Publication year - 2012
Publication title -
american journal of hematology
Language(s) - English
Resource type - Journals
SCImago Journal Rank - 2.456
H-Index - 105
eISSN - 1096-8652
pISSN - 0361-8609
DOI - 10.1002/ajh.23173
Subject(s) - hepcidin , transferrin receptor , transferrin , microcytic anemia , hereditary hemochromatosis , transgene , receptor , downregulation and upregulation , in vivo , immunoprecipitation , endocrinology , medicine , hemochromatosis , cancer research , anemia , chemistry , biology , immunology , gene , antibody , biochemistry , genetics
Hereditary hemochomatosis (HH) is caused by mutations in several genes, including HFE and transferrin receptor‐2 ( TFR2 ). Loss of either protein decreases expression of the iron regulatory hormone hepcidin by the liver, leading to inappropriately high iron uptake from the diet, and resulting in systemic iron overload. In tissue culture, overexpressed HFE and TFR2 physically interact.
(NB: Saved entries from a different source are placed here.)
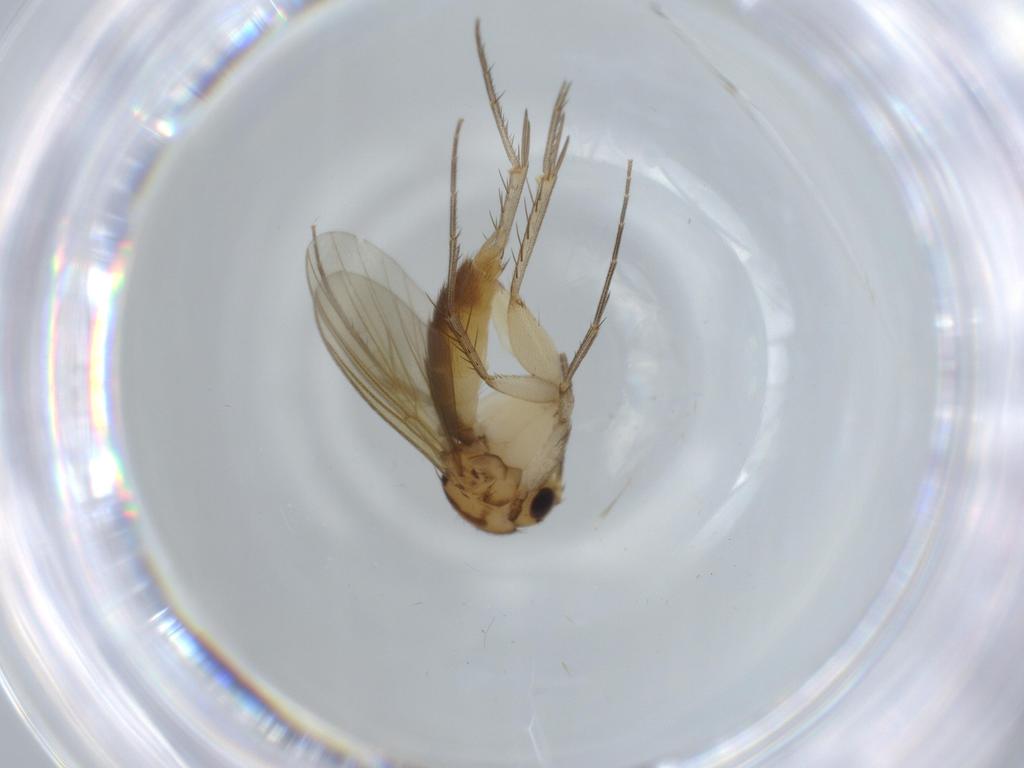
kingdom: Animalia
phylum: Arthropoda
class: Insecta
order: Diptera
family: Mycetophilidae
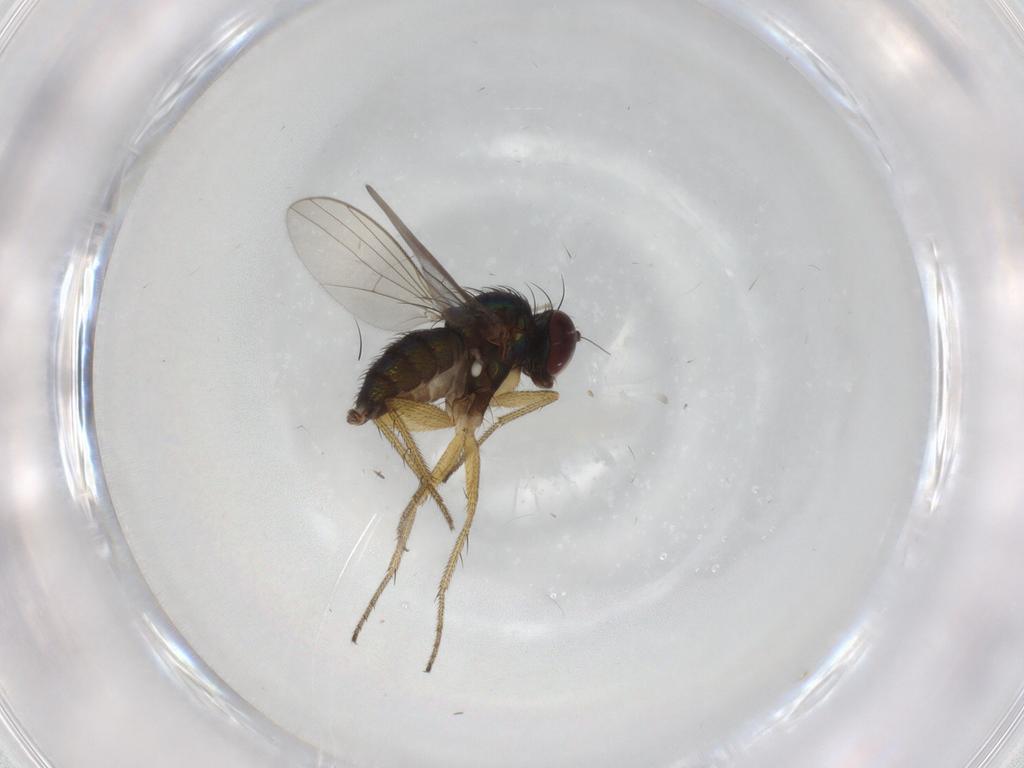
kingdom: Animalia
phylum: Arthropoda
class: Insecta
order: Diptera
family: Dolichopodidae
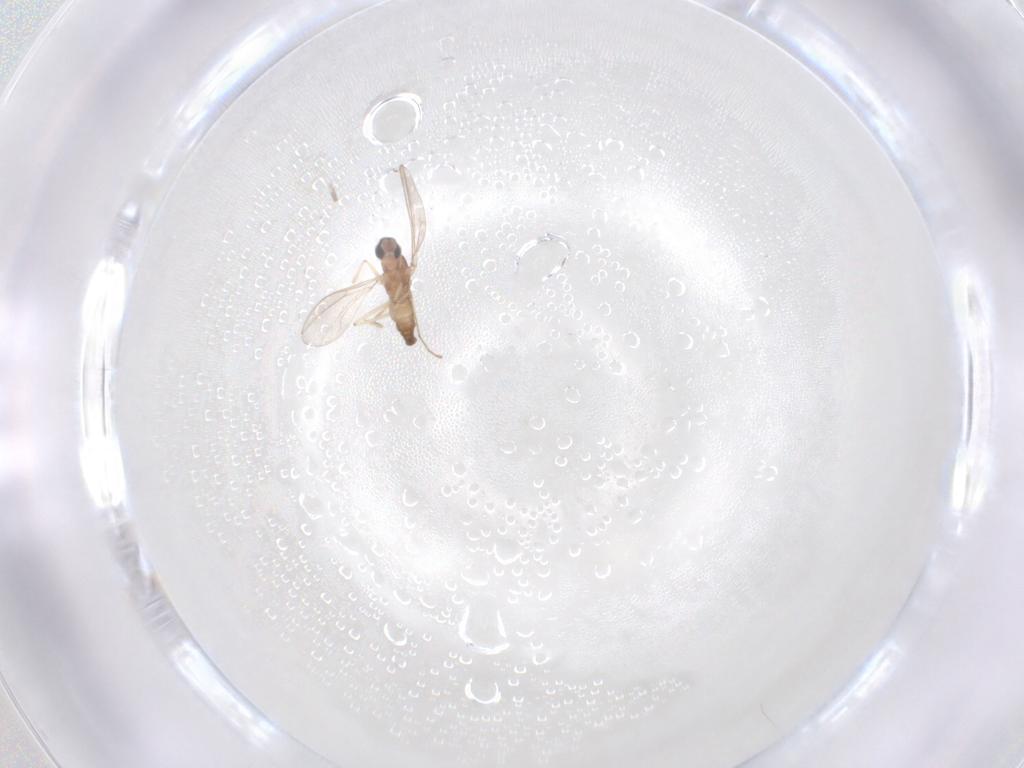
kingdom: Animalia
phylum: Arthropoda
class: Insecta
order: Diptera
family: Cecidomyiidae
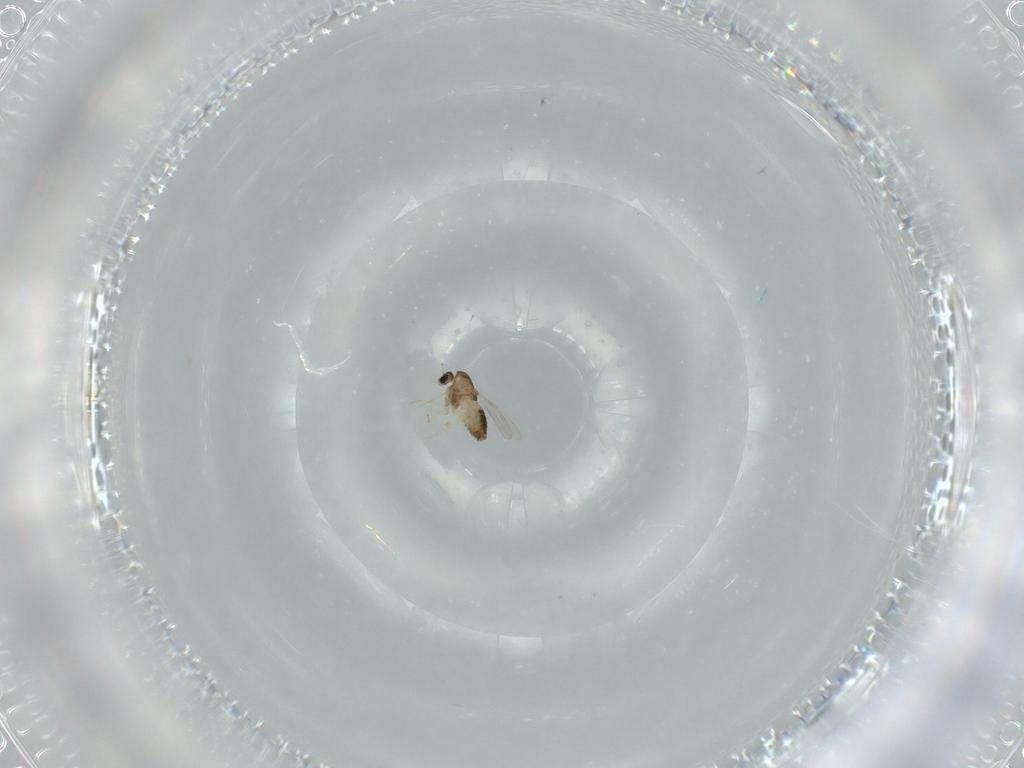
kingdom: Animalia
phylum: Arthropoda
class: Insecta
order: Diptera
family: Chironomidae
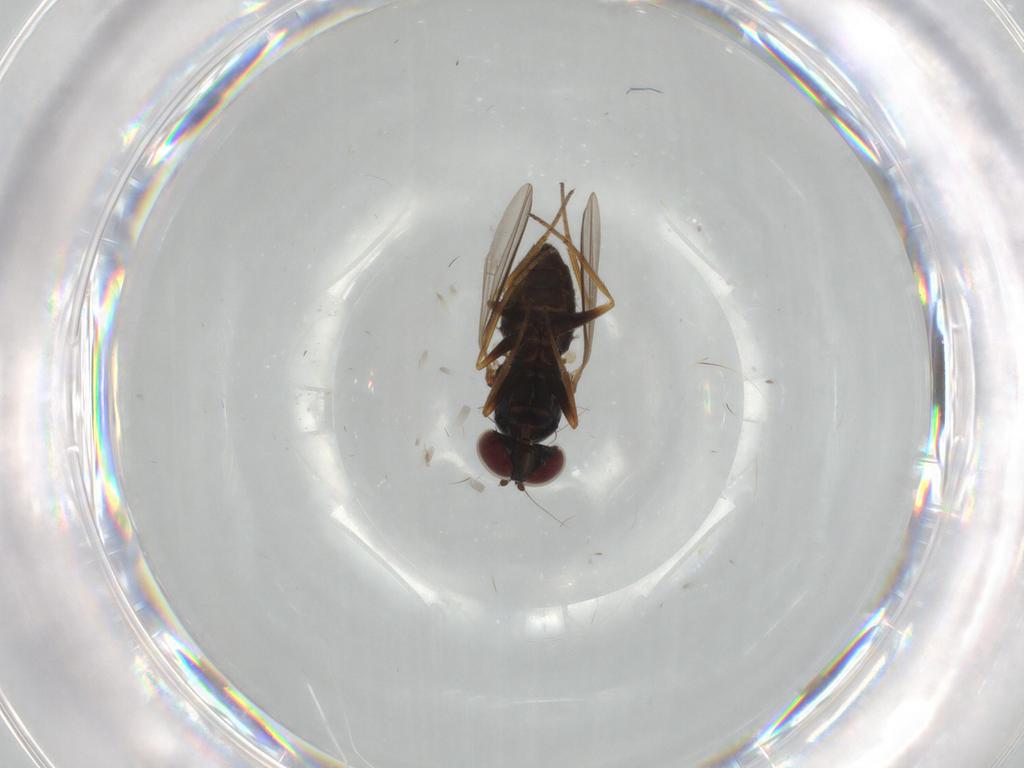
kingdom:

Hepatocellular overexpression of Hfe in vivo increases hepcidin expression, despite an associated decrease in Tfr2. On this basis, we hypothesized that Tfr2 would not be required for Hfe‐dependent up‐regulation of hepcidin. We show that hepatocellular overexpression of Hfe in Tfr2 Y245X/Y245X mice leads to hepcidin induction eventuating in iron deficiency and a hypochromic, microcytic anemia. Furthermore, coimmunoprecipitation studies using liver lysates did not provide evidence for physical interaction between Hfe and Tfr2 in vivo. In conclusion, we demonstrate that Tfr2 is not essential for Hfe‐mediated induction of hepcidin expression, supporting the possibility that TFR2 may regulate iron metabolism in an HFE‐independent manner. Am. J. Hematol. 87:588–595, 2012. © 2012 Wiley Periodicals, Inc.